ABOUT THIS EXERCISE. Output each line of the data below exactly, omitting any image.

DATA PROVIDED.
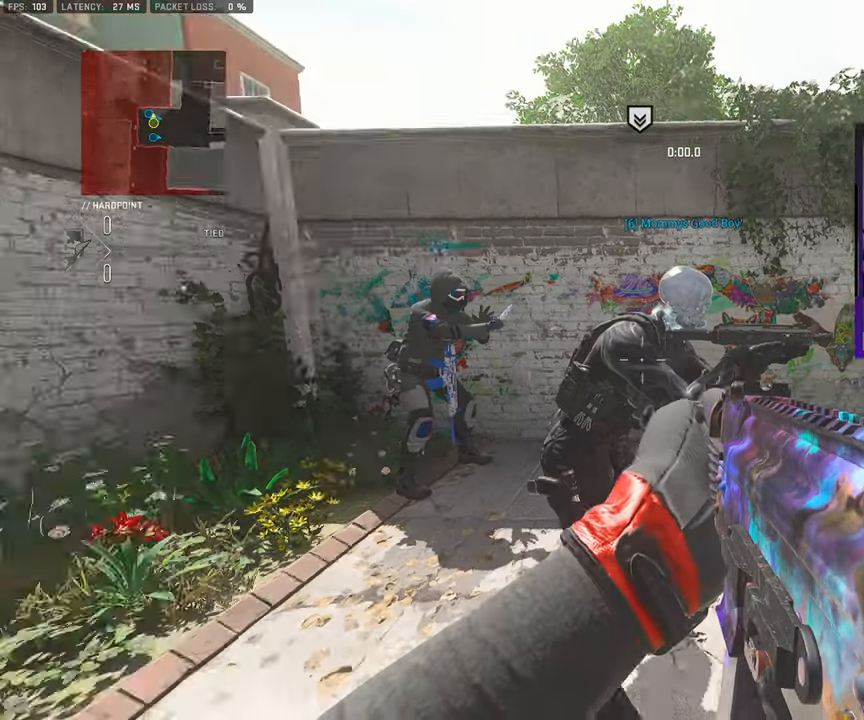
{"buttons": [], "left_stick": "center", "right_stick": "center", "events": [[100, "right_stick", "center"]]}
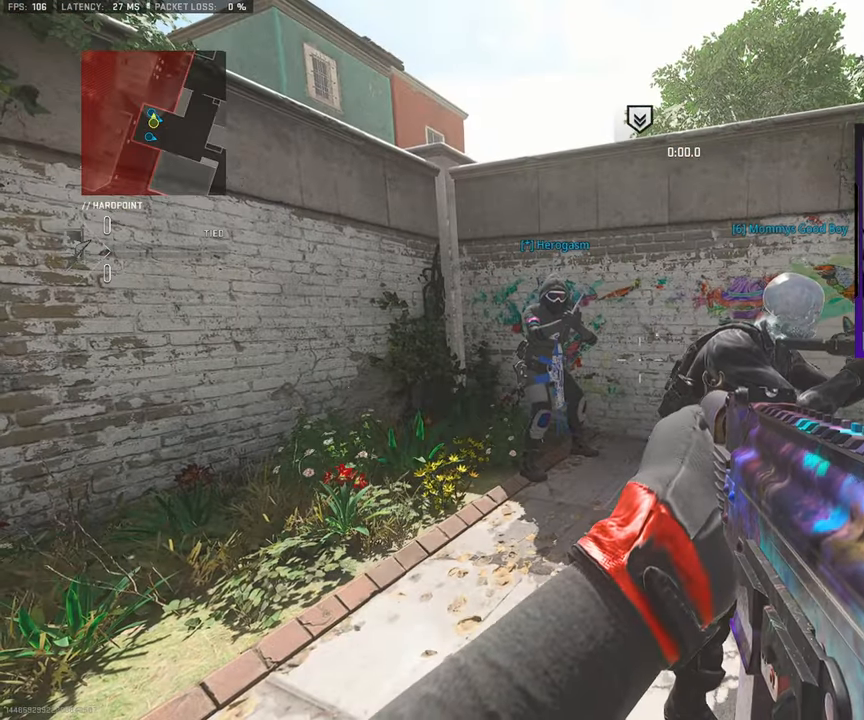
{"buttons": [], "left_stick": "center", "right_stick": "left", "events": [[483, "right_stick", "left"]]}
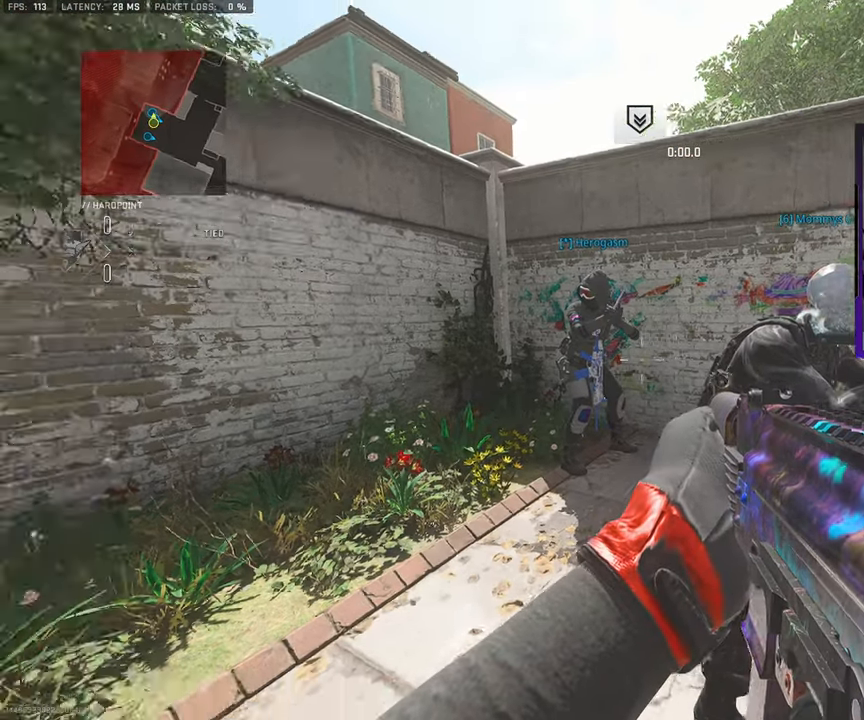
{"buttons": [], "left_stick": "center", "right_stick": "center", "events": [[400, "right_stick", "center"]]}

EXPECTED ANSWER.
{"buttons": [], "left_stick": "center", "right_stick": "center", "events": [[100, "right_stick", "center"]]}
{"buttons": [], "left_stick": "center", "right_stick": "left", "events": [[483, "right_stick", "left"]]}
{"buttons": [], "left_stick": "center", "right_stick": "center", "events": [[400, "right_stick", "center"]]}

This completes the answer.